Input
------------------------------

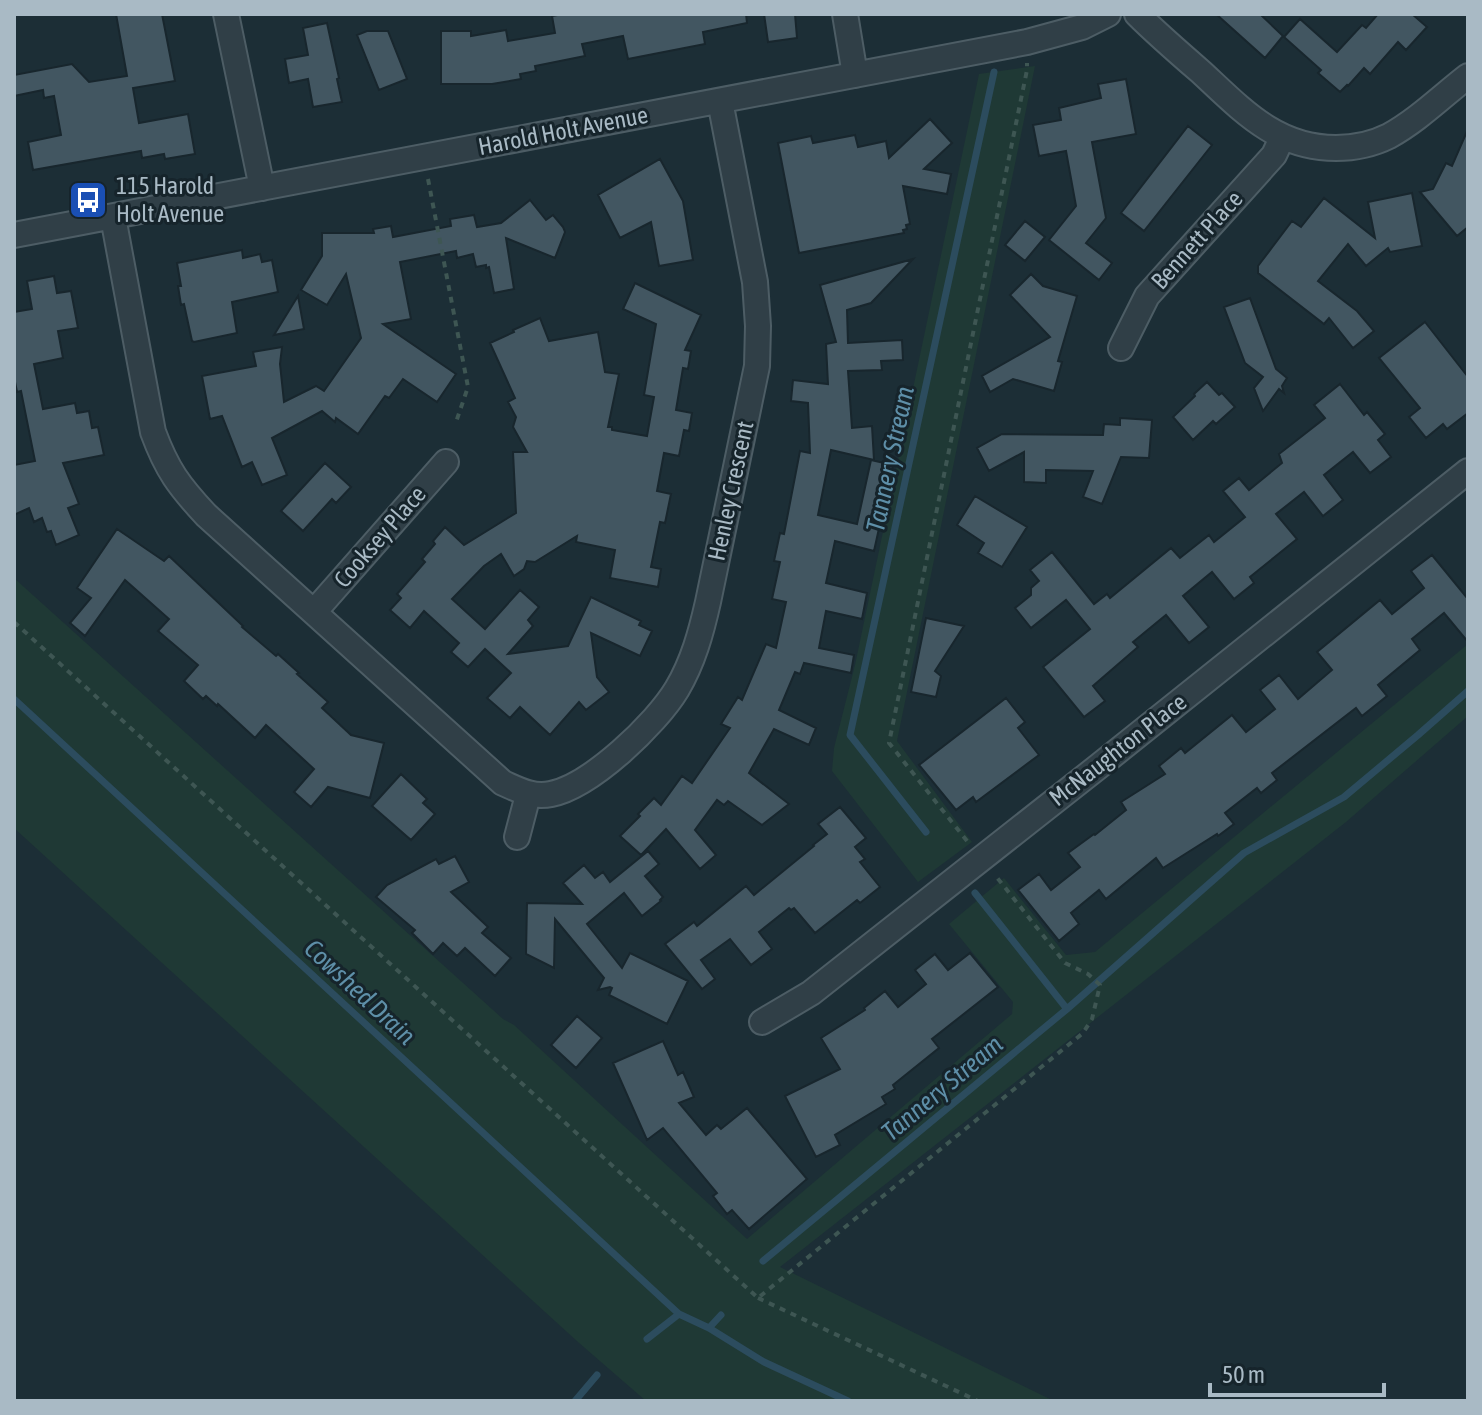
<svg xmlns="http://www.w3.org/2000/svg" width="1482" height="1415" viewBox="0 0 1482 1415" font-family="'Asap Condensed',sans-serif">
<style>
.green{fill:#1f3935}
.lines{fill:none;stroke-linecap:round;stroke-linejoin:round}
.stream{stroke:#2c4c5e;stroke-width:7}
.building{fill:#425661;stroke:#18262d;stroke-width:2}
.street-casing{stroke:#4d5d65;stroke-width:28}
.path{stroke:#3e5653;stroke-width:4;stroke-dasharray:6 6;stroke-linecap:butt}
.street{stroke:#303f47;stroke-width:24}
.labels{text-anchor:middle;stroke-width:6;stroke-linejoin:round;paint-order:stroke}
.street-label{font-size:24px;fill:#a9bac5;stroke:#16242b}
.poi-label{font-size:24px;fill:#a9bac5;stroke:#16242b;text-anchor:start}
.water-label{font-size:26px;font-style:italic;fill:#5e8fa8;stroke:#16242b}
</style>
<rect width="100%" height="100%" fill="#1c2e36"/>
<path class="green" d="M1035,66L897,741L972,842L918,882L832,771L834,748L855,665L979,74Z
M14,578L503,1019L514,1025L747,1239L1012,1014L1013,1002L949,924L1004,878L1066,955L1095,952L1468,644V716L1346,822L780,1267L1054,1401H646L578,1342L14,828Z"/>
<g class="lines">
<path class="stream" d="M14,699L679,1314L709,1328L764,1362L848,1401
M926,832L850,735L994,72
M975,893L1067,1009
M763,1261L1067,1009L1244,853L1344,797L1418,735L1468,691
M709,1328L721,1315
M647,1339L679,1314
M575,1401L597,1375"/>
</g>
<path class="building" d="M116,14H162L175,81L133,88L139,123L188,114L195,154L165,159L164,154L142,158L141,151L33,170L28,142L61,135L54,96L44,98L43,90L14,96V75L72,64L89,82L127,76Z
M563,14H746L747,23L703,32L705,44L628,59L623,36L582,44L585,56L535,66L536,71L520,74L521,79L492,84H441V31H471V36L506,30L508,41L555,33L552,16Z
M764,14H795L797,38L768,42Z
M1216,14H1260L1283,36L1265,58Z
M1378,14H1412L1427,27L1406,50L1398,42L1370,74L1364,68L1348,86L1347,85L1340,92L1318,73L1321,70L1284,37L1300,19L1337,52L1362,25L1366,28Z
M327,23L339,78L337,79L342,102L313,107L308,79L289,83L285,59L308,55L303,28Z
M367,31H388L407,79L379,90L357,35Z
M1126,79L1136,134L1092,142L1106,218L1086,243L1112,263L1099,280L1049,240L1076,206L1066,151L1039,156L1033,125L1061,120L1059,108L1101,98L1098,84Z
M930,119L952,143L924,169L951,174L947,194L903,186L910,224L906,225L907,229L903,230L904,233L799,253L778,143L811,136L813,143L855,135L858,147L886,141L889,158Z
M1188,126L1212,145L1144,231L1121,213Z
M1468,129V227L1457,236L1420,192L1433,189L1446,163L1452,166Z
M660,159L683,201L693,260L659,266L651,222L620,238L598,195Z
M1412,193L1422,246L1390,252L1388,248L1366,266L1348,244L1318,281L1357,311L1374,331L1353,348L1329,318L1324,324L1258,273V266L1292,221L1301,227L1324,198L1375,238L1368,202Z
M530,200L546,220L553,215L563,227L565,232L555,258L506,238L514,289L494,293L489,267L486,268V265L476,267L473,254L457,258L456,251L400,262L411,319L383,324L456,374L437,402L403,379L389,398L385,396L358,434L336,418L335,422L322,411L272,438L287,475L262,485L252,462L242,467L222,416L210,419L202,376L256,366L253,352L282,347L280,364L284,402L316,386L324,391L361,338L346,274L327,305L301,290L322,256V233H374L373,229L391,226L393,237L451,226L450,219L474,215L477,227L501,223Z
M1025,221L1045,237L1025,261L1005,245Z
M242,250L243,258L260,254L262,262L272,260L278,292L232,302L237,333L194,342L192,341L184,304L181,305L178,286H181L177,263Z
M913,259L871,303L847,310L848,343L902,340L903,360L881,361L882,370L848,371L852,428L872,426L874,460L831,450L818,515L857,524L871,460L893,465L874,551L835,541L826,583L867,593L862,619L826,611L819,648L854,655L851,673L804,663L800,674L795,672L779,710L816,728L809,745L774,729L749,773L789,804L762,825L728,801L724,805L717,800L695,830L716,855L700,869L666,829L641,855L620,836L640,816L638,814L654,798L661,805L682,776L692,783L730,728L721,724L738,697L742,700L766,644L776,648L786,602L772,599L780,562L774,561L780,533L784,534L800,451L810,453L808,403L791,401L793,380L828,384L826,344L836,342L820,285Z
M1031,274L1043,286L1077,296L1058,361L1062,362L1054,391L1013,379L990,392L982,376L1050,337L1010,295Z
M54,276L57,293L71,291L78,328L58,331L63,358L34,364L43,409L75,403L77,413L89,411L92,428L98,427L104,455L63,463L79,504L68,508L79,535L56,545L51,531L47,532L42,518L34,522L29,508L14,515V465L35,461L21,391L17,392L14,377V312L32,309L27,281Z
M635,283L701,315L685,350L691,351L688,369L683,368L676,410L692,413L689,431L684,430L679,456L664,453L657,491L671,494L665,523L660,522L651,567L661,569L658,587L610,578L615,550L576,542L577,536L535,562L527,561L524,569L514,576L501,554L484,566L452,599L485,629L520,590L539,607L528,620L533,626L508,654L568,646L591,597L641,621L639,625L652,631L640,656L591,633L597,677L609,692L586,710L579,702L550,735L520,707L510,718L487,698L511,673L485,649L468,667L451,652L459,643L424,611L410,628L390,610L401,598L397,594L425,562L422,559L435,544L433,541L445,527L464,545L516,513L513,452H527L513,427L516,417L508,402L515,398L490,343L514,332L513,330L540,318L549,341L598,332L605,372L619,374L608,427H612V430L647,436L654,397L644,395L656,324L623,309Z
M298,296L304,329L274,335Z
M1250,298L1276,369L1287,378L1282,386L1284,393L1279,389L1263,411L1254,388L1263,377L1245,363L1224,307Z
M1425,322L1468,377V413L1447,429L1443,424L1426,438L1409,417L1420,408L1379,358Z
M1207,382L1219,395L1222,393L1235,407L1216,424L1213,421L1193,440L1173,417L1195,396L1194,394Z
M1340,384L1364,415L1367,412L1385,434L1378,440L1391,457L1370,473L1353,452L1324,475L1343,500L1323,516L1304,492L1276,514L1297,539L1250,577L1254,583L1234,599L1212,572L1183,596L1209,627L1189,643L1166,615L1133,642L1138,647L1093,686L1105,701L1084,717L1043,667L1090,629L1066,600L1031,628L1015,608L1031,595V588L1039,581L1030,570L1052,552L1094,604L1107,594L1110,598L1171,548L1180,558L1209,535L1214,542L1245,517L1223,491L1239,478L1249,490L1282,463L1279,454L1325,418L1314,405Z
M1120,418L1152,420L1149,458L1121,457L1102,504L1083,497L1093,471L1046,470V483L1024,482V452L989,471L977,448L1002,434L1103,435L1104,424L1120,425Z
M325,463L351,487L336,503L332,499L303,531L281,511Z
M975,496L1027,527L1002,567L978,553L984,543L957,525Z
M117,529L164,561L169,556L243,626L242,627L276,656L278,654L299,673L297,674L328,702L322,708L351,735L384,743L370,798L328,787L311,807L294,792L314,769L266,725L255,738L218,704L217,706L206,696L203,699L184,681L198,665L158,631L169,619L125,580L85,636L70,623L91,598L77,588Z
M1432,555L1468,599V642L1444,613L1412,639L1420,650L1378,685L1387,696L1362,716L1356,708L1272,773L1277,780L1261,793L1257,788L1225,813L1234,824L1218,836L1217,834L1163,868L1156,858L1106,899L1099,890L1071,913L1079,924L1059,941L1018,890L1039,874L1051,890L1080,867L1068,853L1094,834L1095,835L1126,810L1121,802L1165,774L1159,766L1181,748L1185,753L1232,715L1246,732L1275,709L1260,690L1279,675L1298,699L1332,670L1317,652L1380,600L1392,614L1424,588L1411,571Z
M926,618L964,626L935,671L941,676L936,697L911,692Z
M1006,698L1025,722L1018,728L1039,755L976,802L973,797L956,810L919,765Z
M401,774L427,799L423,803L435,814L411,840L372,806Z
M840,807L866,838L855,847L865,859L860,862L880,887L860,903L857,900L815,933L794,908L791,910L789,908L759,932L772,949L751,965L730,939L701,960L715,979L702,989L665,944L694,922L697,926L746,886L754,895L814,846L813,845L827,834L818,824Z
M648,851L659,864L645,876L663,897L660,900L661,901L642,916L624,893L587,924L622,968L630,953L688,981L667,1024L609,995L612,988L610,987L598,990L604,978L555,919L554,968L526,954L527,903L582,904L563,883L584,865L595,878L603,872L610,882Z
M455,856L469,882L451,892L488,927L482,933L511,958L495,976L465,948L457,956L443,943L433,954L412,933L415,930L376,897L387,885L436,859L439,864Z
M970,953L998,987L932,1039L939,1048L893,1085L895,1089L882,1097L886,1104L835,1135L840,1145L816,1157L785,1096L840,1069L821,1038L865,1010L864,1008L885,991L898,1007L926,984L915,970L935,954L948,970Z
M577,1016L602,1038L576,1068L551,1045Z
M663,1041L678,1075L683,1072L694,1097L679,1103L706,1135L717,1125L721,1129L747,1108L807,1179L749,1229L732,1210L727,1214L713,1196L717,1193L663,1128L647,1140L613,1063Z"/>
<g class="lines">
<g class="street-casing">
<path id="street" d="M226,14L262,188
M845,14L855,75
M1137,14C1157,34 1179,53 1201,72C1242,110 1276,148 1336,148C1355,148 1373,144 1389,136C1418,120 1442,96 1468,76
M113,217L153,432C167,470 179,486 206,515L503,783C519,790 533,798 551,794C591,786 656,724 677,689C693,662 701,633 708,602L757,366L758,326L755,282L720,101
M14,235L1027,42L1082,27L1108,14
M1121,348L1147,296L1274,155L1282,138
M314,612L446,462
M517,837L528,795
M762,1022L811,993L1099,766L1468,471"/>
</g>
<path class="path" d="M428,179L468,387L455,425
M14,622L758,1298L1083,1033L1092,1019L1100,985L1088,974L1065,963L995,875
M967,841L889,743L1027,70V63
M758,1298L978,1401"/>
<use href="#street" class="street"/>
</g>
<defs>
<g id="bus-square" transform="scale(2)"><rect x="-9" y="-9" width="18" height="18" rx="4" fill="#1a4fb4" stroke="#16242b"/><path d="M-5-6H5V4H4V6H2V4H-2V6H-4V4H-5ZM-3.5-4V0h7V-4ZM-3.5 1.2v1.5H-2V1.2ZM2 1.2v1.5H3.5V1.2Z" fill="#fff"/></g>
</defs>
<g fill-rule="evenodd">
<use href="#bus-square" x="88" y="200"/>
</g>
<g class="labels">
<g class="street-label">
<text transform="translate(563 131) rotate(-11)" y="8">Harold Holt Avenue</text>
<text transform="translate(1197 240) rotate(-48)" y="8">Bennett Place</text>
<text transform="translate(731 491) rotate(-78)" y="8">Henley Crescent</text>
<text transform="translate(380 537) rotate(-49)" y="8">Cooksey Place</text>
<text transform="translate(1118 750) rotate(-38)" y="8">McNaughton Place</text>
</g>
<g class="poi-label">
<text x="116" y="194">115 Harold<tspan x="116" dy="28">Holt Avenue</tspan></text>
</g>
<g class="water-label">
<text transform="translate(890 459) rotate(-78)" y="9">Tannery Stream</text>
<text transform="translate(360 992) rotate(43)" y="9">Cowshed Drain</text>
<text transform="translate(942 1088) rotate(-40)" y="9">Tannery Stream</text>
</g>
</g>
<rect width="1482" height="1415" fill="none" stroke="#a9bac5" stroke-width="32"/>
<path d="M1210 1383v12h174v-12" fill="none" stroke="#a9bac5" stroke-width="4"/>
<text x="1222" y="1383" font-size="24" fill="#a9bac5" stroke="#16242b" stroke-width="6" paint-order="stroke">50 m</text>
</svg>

------------------------------

Every line that contains the string "linecap" should be returned from the data.

.lines{fill:none;stroke-linecap:round;stroke-linejoin:round}
.path{stroke:#3e5653;stroke-width:4;stroke-dasharray:6 6;stroke-linecap:butt}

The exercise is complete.